Consequences with respect to User Accounts

A user’s account holding net winnings from online gambling is subject to TDS at the end of the fiscal year, per Section 194BA. Explanation (d) of the proposed Section 194BA defines “user account” as the account of a user who has registered with an online gaming intermediary. A clause (a) defines an intermediary that delivers one or more online games as a “online gaming intermediary.” As a consequence, it follows that the phrase “user account” shall refer to all accounts created with an online gaming middleman. The following circumstances may necessitate additional clarification when determining tax deduction eligibility:

How will it be ensured that tax is ultimately deducted only from the net gains from playing online games if a single wallet is used for both general and gaming purposes?

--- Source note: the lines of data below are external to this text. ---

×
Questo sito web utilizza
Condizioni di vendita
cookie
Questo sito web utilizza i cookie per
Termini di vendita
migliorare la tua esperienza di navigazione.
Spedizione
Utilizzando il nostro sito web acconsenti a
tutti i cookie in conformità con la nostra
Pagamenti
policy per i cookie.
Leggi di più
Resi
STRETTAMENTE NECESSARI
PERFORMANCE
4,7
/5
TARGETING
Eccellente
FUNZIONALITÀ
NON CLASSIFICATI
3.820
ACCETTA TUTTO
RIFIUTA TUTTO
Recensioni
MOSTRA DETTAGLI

Examples of situations requiring a deposit before participating include: Assume, for example, that a player deposits Rs. 100 to begin a game and has Rs. 500 remaining in his pocketbook at the end of the year after playing multiple games. In this circumstance, he only obtains 400 rupees; the remaining 100 rupees represent his initial deposit. At the close of the year, must tax be deducted from Rs. 500 or Rs. 400?

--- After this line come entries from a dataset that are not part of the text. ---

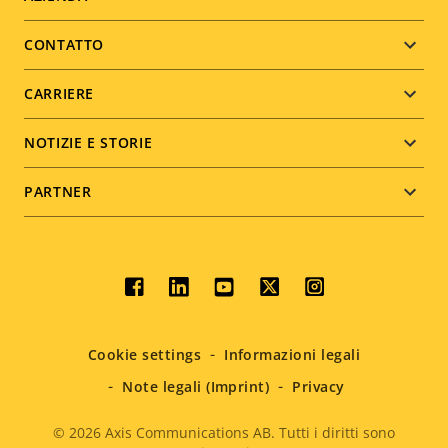
Footer
menu
CONTATTO
CARRIERE
NOTIZIE E STORIE
PARTNER
Social
menu
Cookie settings
Informazioni legali
Note legali (Imprint)
Privacy
© 2026
Axis Communications AB. Tutti i diritti sono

When April through June 2023 earnings totaling less than Rs. 10,000 are withdrawn in July 2023, must TDS be withheld in accordance with Section 194BA?

What method would the online gaming intermediary use to validate that tax has been paid if the winning prize was a car? A failure to ensure the payment of tax on this transaction may result in fines and legal action.

Conclusion

It appears that Sections 115BBJ and 194BA were inserted to ensure that earnings from online games are taxed separately. One cannot begin to grasp the true scope of these regulations until the procedures for calculating net winnings have been outlined. As previously remarked, the CBDT may need to provide clarifications on certain issues to prevent future litigation that is unnecessary.